なので、そんな可愛い恋人が、あのような「親」の顔をするのは、意外といいますか、ええ。
「‥‥そこそこ長い付き合いだとは思っていましたが、意外に知らない側面もあるものなのですねぇ‥‥」
温かな居間で午後のお茶の準備をしつつ、しみじみ言いたくなったりもするわけでして。
「親」の彼、「恋人」の彼。まったく人というものは、いやさ国というものは、意外に解らないものです。多くの顔を持ち合わせ、多くの想いを抱いて過ごしている。私も、彼も。
「けれど、まぁね、」
互いが知らぬ側面を、思わぬ機会で目にしながら、こうして共に過ごしていくのも、また。
3つの湯飲みに鮮やかな緑茶を注ぎ分け、こどもの甘い菓子を用意したところで(今日はプリンです。昨晩カナダさんが寝付いたあとそわそわと私の傍にやってきた恋人をガン無視してネットで調べ上げた究極のレシピのプリンは我ながら最高の出来栄えですね)、窓を開けます。‥‥うう、寒いです寒いです、寒いですったら。
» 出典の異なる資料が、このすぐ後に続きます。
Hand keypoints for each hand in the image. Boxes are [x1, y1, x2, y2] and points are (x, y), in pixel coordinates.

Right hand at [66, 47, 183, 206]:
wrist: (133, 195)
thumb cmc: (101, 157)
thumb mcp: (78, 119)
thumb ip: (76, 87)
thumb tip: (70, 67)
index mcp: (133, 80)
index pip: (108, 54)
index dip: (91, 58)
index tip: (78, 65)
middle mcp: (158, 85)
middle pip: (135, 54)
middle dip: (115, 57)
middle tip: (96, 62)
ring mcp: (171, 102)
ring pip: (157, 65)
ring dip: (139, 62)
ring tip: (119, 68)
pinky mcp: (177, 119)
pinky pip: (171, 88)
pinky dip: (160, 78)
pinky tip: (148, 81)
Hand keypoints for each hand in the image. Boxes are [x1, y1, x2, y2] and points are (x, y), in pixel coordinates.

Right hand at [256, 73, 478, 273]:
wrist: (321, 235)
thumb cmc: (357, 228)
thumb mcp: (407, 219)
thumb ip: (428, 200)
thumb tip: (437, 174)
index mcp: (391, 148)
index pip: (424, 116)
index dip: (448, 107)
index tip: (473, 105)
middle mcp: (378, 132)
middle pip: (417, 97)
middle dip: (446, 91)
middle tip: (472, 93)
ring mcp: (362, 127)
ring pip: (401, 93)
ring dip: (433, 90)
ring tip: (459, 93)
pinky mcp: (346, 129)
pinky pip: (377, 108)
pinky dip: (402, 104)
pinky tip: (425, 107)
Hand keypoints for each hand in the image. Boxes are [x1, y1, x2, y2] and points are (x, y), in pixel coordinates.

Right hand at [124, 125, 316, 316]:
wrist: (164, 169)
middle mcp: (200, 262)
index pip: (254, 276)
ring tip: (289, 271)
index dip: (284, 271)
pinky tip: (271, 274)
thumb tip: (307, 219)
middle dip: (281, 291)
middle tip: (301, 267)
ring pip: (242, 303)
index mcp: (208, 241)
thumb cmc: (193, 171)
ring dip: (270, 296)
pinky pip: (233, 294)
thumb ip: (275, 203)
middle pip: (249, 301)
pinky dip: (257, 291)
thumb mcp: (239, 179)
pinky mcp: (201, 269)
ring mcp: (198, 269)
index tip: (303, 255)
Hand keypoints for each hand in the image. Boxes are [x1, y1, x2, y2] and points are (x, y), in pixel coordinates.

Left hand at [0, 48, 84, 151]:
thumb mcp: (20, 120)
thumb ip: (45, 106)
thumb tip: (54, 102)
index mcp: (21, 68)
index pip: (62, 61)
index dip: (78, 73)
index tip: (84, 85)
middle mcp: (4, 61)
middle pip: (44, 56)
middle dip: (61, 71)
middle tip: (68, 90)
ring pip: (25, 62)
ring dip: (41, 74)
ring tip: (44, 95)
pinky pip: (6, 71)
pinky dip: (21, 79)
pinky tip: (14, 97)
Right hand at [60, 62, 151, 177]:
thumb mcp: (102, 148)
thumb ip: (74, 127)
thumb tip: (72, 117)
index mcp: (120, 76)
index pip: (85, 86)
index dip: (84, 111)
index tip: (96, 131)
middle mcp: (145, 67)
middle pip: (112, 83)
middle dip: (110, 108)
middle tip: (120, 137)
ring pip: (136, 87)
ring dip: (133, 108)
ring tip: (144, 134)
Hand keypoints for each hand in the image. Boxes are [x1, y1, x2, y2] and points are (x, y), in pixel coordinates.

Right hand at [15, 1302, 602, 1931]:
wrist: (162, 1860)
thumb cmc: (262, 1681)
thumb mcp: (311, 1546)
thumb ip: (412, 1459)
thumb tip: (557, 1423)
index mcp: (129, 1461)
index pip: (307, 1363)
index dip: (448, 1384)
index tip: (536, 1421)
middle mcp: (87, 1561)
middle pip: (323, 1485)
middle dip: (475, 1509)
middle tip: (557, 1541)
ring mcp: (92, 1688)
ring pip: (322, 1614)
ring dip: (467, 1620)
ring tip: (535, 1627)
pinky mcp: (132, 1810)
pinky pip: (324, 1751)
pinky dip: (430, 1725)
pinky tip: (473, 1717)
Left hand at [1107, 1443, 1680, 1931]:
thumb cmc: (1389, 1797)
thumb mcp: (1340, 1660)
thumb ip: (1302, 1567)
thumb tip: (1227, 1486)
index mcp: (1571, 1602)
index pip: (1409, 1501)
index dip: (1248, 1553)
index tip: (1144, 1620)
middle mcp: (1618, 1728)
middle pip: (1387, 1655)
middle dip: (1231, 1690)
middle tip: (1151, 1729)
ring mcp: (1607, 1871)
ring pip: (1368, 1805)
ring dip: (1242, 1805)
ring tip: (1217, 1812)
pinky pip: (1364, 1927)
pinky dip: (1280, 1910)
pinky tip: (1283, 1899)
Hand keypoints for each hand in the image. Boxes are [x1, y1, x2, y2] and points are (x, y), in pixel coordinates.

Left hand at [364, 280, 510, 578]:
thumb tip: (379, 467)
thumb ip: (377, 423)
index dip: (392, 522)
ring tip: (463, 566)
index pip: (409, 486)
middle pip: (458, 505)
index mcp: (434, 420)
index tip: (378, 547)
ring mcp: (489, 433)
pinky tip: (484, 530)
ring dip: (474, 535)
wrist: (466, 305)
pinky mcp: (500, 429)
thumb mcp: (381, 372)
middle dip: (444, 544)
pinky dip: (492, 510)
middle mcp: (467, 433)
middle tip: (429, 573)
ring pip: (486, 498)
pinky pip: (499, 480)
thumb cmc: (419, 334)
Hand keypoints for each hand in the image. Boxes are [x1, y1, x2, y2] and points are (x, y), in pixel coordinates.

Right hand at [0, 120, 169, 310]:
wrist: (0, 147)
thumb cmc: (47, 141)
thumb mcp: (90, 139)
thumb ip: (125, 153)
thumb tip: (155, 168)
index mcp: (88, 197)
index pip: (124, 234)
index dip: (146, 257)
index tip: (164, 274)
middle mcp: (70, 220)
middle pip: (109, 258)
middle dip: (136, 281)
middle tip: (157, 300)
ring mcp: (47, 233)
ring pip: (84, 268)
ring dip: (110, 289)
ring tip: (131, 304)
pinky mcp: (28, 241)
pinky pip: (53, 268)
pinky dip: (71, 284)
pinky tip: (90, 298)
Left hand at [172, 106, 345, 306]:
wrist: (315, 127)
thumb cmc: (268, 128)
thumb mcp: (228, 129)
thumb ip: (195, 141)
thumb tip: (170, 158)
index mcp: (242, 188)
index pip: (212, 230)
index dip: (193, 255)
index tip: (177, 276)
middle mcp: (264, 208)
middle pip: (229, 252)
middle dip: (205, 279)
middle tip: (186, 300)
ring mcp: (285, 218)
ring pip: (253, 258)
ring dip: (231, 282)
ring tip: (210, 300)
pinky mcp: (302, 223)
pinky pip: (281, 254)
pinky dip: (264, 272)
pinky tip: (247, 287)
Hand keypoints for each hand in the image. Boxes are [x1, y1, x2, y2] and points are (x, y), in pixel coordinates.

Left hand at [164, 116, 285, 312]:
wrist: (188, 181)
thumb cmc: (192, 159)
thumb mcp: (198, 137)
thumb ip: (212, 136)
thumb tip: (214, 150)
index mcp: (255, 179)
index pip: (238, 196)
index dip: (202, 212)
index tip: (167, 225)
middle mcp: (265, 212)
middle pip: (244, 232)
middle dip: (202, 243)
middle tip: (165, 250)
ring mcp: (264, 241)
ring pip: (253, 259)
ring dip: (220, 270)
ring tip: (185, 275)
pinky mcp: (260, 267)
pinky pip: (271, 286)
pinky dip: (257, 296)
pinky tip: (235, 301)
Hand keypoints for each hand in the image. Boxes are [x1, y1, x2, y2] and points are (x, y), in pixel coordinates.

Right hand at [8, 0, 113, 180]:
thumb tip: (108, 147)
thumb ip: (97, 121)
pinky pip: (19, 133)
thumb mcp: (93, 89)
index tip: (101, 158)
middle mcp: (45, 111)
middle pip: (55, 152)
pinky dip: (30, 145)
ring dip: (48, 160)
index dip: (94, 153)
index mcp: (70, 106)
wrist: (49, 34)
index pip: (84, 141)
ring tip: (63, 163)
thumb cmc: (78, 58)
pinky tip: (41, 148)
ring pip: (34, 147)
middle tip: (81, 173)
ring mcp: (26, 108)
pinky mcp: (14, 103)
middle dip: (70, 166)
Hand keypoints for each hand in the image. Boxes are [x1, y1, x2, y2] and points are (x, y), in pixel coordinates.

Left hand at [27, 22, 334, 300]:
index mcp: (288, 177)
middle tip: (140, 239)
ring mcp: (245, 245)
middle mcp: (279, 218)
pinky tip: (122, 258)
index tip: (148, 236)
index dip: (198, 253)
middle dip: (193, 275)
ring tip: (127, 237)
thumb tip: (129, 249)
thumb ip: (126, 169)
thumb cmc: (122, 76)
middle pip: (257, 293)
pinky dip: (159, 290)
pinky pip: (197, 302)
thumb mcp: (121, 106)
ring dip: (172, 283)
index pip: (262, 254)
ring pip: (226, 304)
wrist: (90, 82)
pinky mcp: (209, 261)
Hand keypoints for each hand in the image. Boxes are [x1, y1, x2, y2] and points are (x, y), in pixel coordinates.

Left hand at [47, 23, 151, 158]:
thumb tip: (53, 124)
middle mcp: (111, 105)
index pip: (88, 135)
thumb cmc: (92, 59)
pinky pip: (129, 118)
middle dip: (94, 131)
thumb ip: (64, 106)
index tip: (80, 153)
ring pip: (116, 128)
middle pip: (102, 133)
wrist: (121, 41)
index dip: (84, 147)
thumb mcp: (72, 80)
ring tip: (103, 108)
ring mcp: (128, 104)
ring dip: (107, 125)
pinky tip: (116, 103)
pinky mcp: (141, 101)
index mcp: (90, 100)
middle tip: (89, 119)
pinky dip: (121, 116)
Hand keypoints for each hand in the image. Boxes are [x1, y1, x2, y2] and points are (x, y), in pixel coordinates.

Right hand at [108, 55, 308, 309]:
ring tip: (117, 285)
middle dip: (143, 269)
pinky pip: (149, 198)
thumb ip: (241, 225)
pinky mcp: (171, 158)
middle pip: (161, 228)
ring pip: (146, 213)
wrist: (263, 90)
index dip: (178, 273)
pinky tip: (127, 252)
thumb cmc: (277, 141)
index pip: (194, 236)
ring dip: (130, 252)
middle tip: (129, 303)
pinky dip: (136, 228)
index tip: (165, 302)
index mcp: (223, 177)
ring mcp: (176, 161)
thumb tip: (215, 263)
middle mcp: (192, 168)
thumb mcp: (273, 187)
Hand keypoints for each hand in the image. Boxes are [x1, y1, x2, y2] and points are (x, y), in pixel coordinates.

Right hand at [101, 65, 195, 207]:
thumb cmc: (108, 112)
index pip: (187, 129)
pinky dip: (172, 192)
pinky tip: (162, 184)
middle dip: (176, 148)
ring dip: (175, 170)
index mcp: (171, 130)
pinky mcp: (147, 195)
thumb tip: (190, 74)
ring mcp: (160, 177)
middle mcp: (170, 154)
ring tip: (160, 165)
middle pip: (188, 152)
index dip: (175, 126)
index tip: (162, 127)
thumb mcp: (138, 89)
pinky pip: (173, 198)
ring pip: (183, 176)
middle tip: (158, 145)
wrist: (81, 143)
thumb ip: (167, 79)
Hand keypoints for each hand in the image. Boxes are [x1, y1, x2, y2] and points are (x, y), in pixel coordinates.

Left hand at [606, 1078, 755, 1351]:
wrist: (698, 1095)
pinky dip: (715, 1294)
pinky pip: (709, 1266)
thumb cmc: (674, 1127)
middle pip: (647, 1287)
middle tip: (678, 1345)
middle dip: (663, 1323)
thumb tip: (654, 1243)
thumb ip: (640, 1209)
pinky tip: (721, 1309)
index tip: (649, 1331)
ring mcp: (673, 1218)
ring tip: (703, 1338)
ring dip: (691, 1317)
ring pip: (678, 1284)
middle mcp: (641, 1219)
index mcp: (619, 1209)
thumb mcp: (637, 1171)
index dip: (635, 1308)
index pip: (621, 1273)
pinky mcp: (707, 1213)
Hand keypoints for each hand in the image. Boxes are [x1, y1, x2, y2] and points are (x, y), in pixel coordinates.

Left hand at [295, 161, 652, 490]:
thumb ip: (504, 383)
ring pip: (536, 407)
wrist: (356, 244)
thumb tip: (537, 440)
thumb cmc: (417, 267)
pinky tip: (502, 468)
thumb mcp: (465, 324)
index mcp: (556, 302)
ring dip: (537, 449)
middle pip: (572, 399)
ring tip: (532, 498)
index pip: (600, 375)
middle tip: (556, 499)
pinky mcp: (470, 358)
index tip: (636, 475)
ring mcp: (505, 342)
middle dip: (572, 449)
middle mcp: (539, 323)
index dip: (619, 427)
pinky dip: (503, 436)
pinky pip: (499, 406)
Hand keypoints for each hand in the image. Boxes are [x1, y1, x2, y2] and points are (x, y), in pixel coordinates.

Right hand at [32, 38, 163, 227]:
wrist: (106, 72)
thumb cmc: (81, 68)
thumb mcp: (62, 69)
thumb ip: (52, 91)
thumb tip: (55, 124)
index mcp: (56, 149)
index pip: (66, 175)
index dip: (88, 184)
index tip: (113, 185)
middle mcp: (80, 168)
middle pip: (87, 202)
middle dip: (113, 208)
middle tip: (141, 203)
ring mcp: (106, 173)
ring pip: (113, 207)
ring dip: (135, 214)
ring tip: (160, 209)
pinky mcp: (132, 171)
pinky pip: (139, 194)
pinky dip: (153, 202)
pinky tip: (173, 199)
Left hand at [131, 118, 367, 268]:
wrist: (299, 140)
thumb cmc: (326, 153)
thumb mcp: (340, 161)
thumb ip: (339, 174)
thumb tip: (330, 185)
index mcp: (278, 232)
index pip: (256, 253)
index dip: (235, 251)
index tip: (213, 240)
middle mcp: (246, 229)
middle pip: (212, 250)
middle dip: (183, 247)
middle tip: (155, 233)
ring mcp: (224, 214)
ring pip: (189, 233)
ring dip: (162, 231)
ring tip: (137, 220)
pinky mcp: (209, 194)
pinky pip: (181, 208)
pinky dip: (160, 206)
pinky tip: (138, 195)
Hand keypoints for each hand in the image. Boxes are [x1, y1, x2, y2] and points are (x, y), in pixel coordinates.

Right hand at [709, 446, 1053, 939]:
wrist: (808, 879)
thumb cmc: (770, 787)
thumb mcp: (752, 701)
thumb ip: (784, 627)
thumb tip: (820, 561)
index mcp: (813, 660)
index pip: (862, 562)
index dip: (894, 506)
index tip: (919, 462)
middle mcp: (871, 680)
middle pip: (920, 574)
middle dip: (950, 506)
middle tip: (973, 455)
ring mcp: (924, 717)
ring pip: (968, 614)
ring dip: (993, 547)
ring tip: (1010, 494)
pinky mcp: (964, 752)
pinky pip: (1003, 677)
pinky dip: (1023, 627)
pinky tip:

本当、春がくるまで引き篭もっていたいですが、そこはそれ。
「カナダさん、イギリスさん。お茶の支度が整いましたよ。どうぞ中へ」
ぱっと、それはそれは親子らしい良く似た動作で一斉に振り返った二人の、色違いのきらきらした瞳ときたら!
美しくも可愛い恋人、それでいて頼もしい父であり母。そしてその愛情をたっぷりと受け取る子ども。
その二人の目が、あんまりにも同じ、きらきらしたものだから、ええ、なんといいますか、ねぇ?
「きくさん!ねぇ、今日のおやつなぁに?」
「ああ、菊悪ィな、俺も茶菓子を作る手伝いくらいすればよかったんだけど」
「いえそれは結構です。‥‥さ、どうぞ中へ。ああカナダさん、そこに温かい手拭きがありますから、それで手を拭って」
「はぁい」
駆け寄ってくる幼子を抱きとめて、その後ろから優雅に歩いてくる恋人を待って。
そうして迎え入れた温かな室内で、お茶とお菓子を楽しむのも、意外なほどに楽しくも愛しい日々であるのだと。
改めて実感した、いとおしき冬の日でございました。